Prompt: Nothing but the pictures should go missing; return all the entries below exactly.

··· Entries supplied

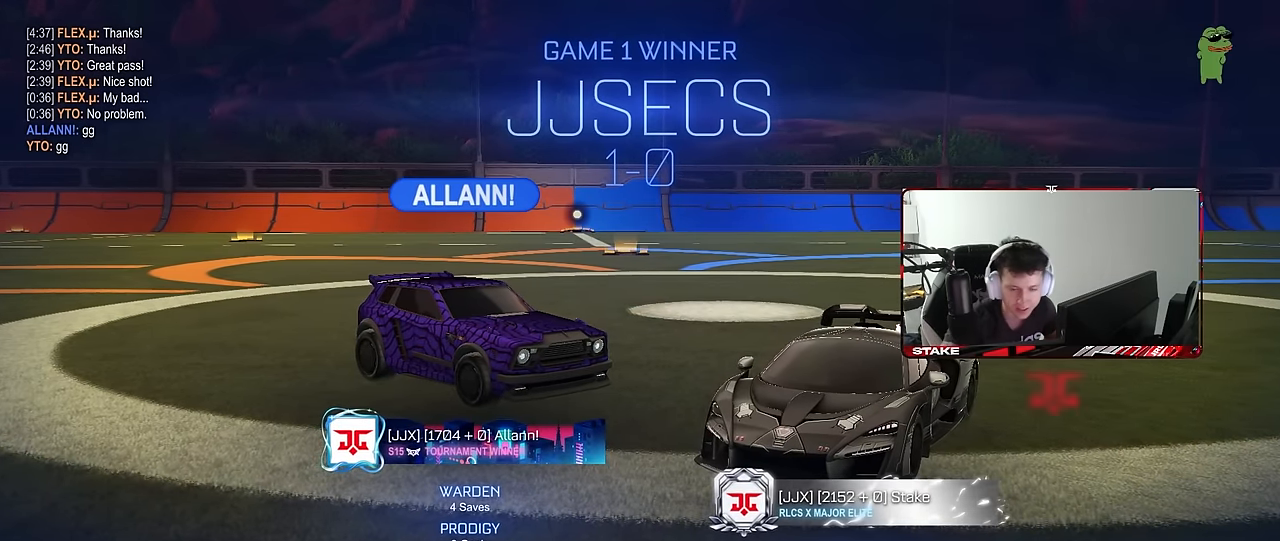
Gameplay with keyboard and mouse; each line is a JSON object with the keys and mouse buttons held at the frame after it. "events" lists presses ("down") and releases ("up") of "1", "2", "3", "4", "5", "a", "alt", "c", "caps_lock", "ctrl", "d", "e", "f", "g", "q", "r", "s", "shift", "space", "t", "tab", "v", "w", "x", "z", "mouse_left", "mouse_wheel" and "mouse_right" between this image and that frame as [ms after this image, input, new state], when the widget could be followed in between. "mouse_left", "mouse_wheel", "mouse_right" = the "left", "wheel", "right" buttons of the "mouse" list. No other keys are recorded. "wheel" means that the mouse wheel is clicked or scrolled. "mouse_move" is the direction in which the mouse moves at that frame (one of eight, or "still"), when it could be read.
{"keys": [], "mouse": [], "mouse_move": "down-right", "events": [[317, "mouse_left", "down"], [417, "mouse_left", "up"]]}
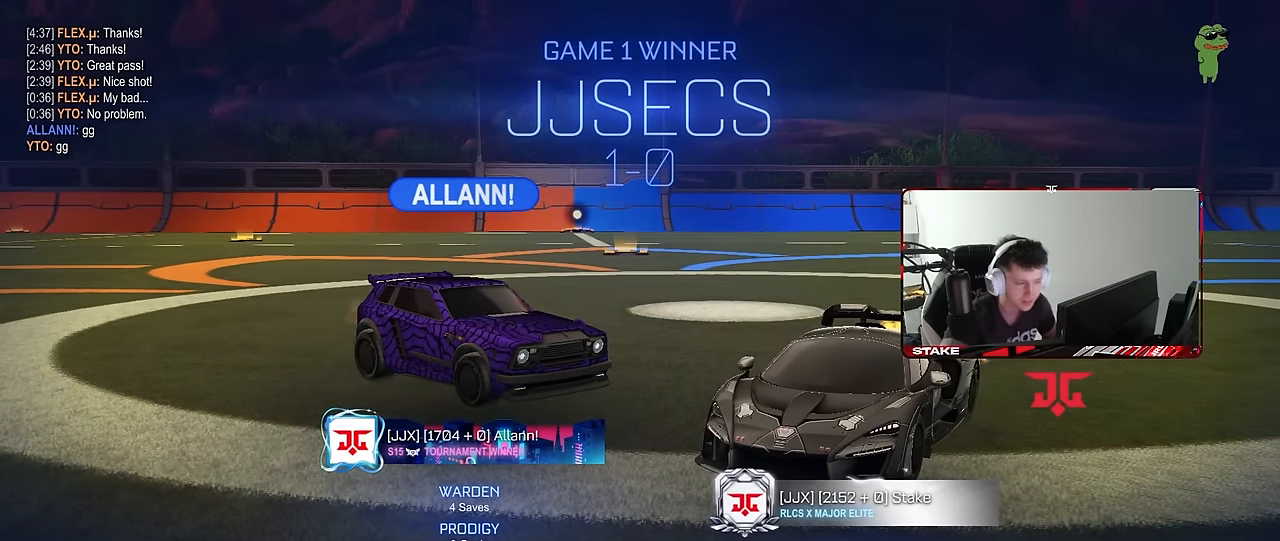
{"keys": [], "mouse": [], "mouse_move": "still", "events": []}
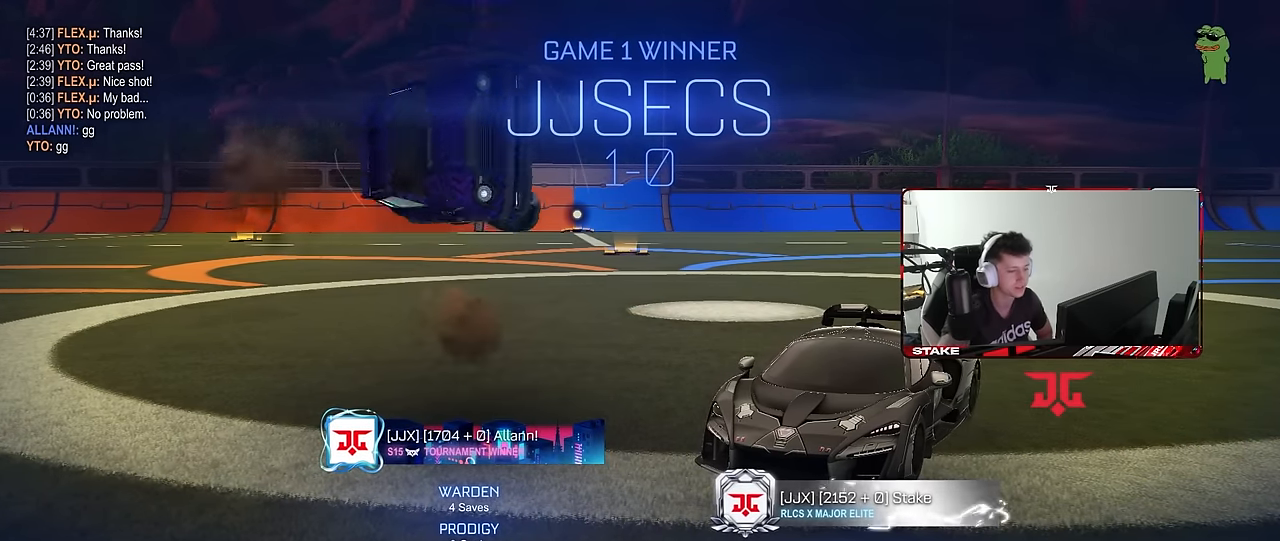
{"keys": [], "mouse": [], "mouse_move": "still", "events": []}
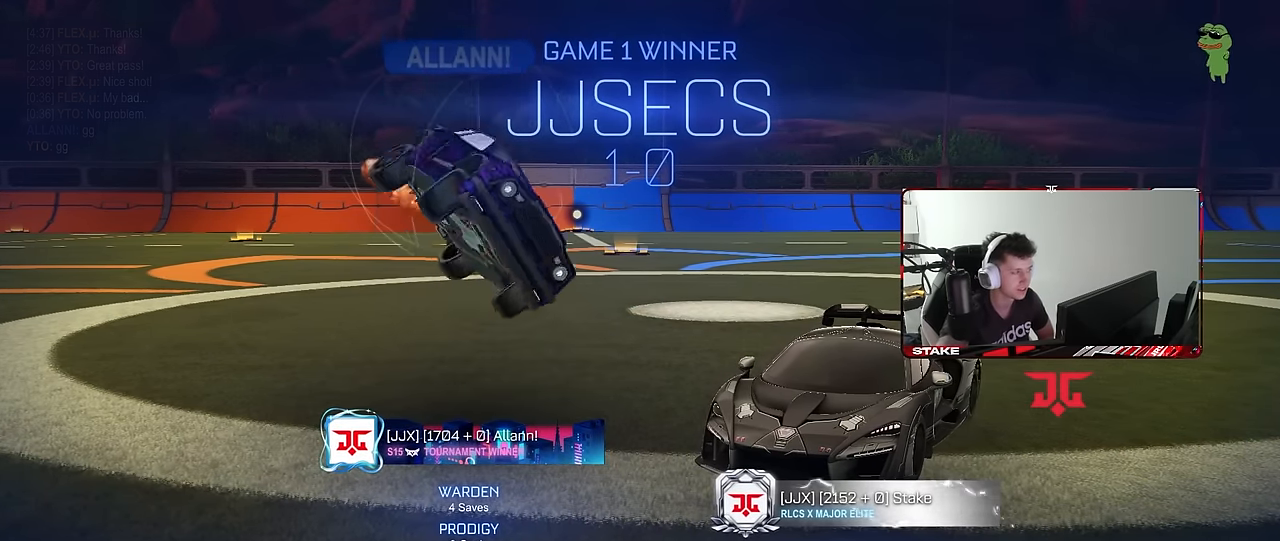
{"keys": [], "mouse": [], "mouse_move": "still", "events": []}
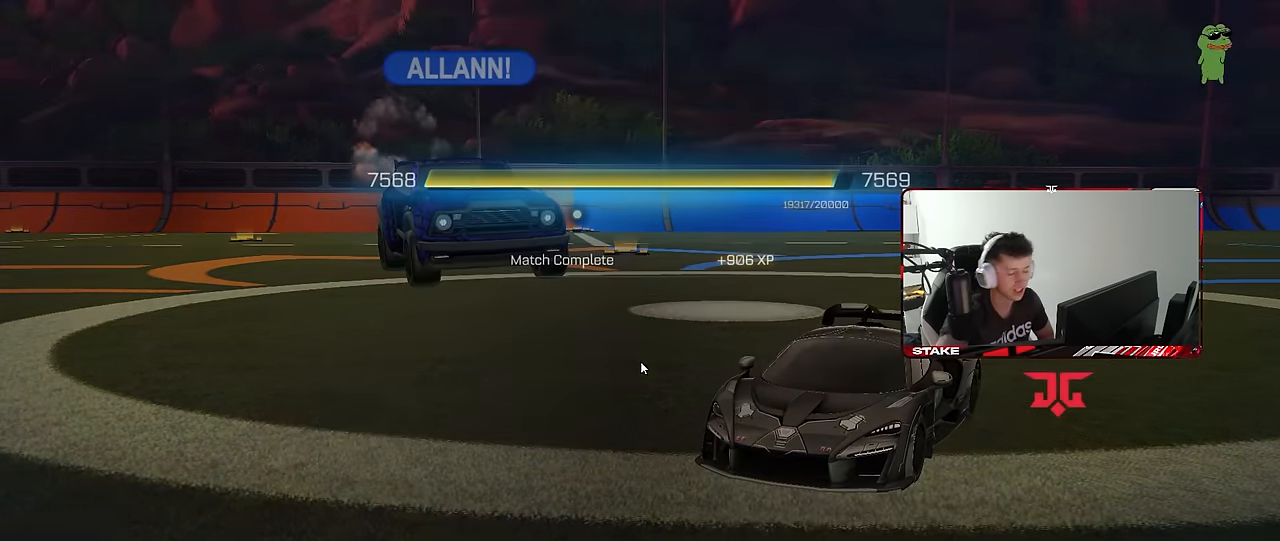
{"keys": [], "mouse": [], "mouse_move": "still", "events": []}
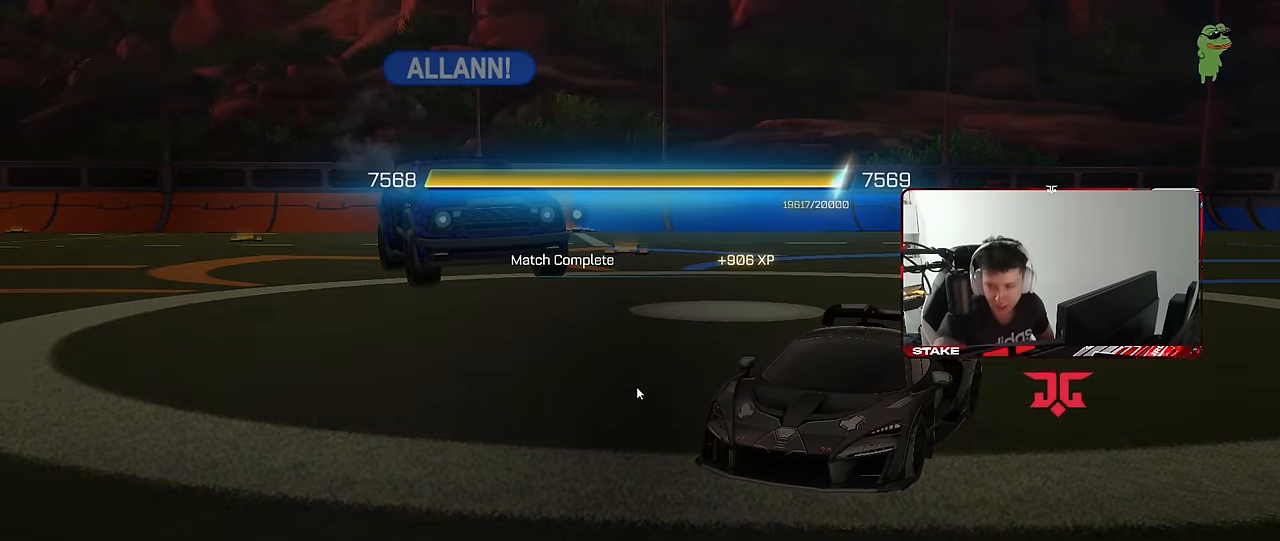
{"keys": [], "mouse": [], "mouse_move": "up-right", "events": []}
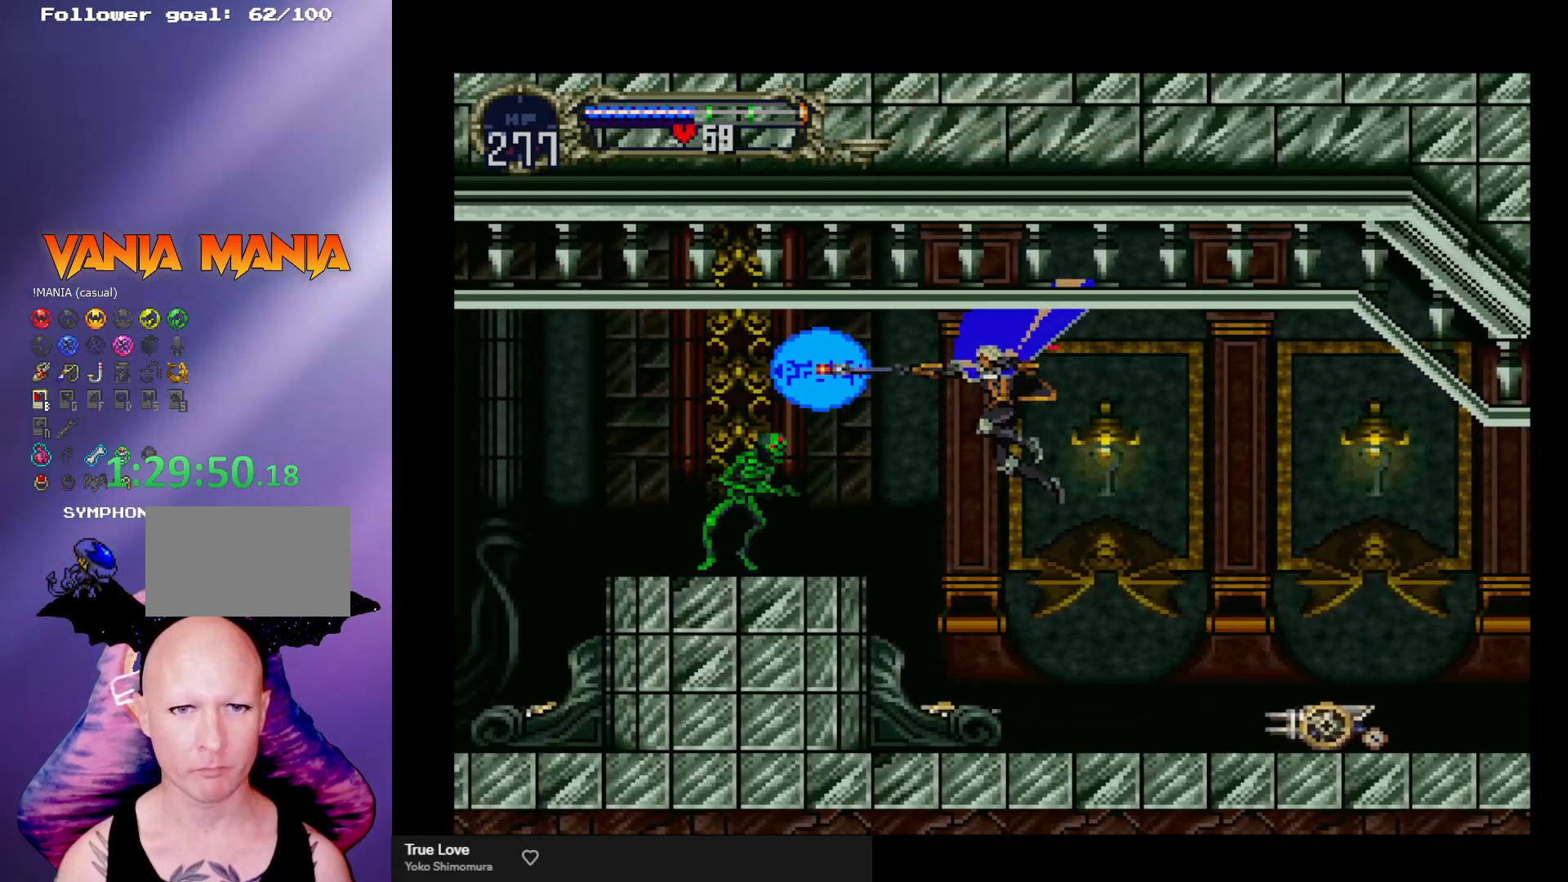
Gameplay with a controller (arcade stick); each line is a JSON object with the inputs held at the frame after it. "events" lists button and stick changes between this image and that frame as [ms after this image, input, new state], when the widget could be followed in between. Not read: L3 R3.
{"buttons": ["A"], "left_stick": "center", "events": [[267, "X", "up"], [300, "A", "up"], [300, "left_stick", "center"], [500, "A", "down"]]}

······

Answer box:
Gameplay with keyboard and mouse; each line is a JSON object with the keys and mouse buttons held at the frame after it. "events" lists presses ("down") and releases ("up") of "1", "2", "3", "4", "5", "a", "alt", "c", "caps_lock", "ctrl", "d", "e", "f", "g", "q", "r", "s", "shift", "space", "t", "tab", "v", "w", "x", "z", "mouse_left", "mouse_wheel" and "mouse_right" between this image and that frame as [ms after this image, input, new state], when the widget could be followed in between. "mouse_left", "mouse_wheel", "mouse_right" = the "left", "wheel", "right" buttons of the "mouse" list. No other keys are recorded. "wheel" means that the mouse wheel is clicked or scrolled. "mouse_move" is the direction in which the mouse moves at that frame (one of eight, or "still"), when it could be read.
{"keys": [], "mouse": [], "mouse_move": "down-right", "events": [[317, "mouse_left", "down"], [417, "mouse_left", "up"]]}
{"keys": [], "mouse": [], "mouse_move": "still", "events": []}
{"keys": [], "mouse": [], "mouse_move": "still", "events": []}
{"keys": [], "mouse": [], "mouse_move": "still", "events": []}
{"keys": [], "mouse": [], "mouse_move": "still", "events": []}
{"keys": [], "mouse": [], "mouse_move": "up-right", "events": []}
Gameplay with a controller (arcade stick); each line is a JSON object with the inputs held at the frame after it. "events" lists button and stick changes between this image and that frame as [ms after this image, input, new state], when the widget could be followed in between. Not read: L3 R3.
{"buttons": ["A"], "left_stick": "center", "events": [[267, "X", "up"], [300, "A", "up"], [300, "left_stick", "center"], [500, "A", "down"]]}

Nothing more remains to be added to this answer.